An asset such as an American submarine-launched D-5 missile can get to a conflict zone more quickly and assuredly than an aircraft. Not to have such a credible low-yield warhead capability undermines America's ability to counter Russia's new nuclear doctrine that threatens to use to use low-yield nuclear weapons early in a crisis or a conflict.
Given that, for example, Russian nuclear forces are in close proximity to a potential conflict area such as the Baltics, the United States needs to be able to counter-threaten possible Russian aggression there. As US sea-based missiles would be launched from great distances -- the US has no land-based missiles deployed at this time in that area -- striking back at those forces would have to be done quickly and assuredly.

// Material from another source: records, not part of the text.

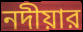
নদীয়ার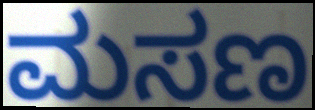
ಮಸಣ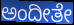
ಅಂದೀತೇ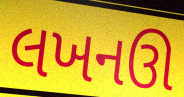
લખનઊ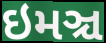
ઇમઞ્ચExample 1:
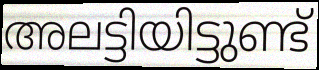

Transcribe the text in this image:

അലട്ടിയിട്ടുണ്ട്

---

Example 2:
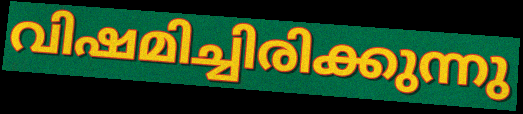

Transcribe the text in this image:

വിഷമിച്ചിരിക്കുന്നു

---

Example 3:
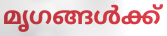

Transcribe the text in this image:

മൃഗങ്ങൾക്ക്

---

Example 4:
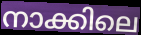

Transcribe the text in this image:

നാക്കിലെ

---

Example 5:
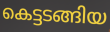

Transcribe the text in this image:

കെട്ടടങ്ങിയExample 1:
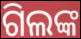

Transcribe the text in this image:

ଗିଲଙ୍କ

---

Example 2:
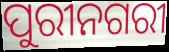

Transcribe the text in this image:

ପୁରୀନଗରୀ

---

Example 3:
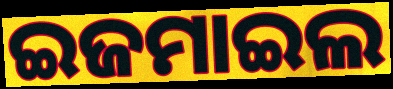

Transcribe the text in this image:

ଇଜମାଇଲ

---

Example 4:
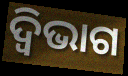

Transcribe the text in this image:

ଦ୍ୱିଭାଗ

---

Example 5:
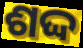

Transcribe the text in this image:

ଶଦ୍ଦ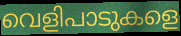
വെളിപാടുകളെ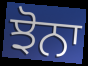
ਝੋਨਾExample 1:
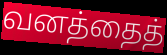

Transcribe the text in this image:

வனத்தைத்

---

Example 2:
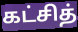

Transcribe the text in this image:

கட்சித்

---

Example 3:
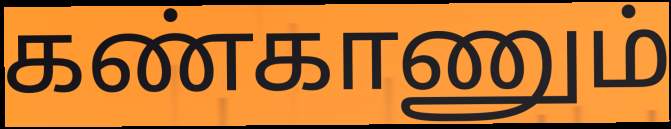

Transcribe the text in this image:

கண்காணும்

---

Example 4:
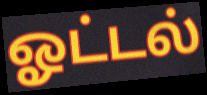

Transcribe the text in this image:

ஓட்டல்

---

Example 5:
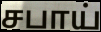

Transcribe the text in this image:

சபாய்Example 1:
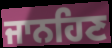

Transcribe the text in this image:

ਜਾਨਹਿਣ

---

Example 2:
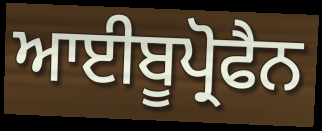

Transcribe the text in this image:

ਆਈਬੂਪ੍ਰੋਫੈਨ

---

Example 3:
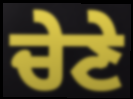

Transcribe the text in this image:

ਚੇਣੇ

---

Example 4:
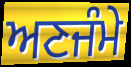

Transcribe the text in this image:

ਅਣਜੰਮੇ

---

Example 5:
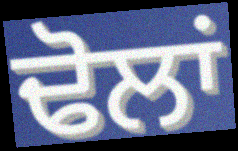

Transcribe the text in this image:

ਢੋਲਾਂ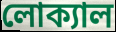
লোক্যাল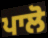
ਪਾਲੋ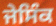
ਜੇਸਿੰਕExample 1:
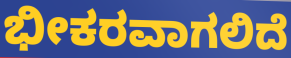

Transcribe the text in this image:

ಭೀಕರವಾಗಲಿದೆ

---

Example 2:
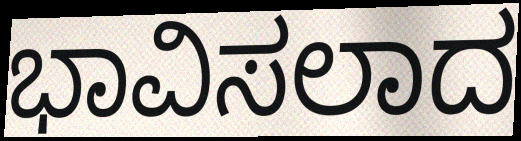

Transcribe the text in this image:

ಭಾವಿಸಲಾದ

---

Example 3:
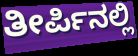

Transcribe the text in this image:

ತೀರ್ಪಿನಲ್ಲಿ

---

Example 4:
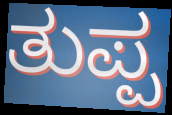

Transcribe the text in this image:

ತುಪ್ಪ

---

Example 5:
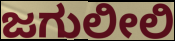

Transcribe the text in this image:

ಜಗುಲೀಲಿ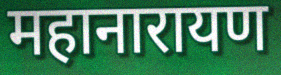
महानारायण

An American submarine-launched ballistic missile warhead, unlike an American tactical airplane, gives the United States exactly the capability required to match Russian low-yield nuclear threats.
There is no reason whatever to discontinue implementing the traditional three-part nuclear deterrent posture (land, sea and air) endorsed not only by the 2018 nuclear posture review (NPR) but also by the past three nuclear posture reviews (1994, 2001 and 2010): a robust Triad of nuclear forces that keeps the land-based ICBMs, a built-in nuclear-readiness hedge against an uncertain future that requires a number of warheads that balance Russia's forces, and a forward-looking, realistic and tightly verifiable arms control framework, that would refuse destabilizing strategies such as de-alerting.
The alternative proposals reviewed above are largely based on attractive bumper sticker-types of slogans. If they are adopted, two nuclear dangers in particular will be heightened.
First, America's allies, no longer credibly protected by the US nuclear umbrella, may seek to build their own nuclear weapons to compensate for the omission.
Second, in a crisis, America's adversaries might seek to disarm the US, or coerce it to stand down, especially as US nuclear forces would have been so diminished as to invite aggression, rather than deter it.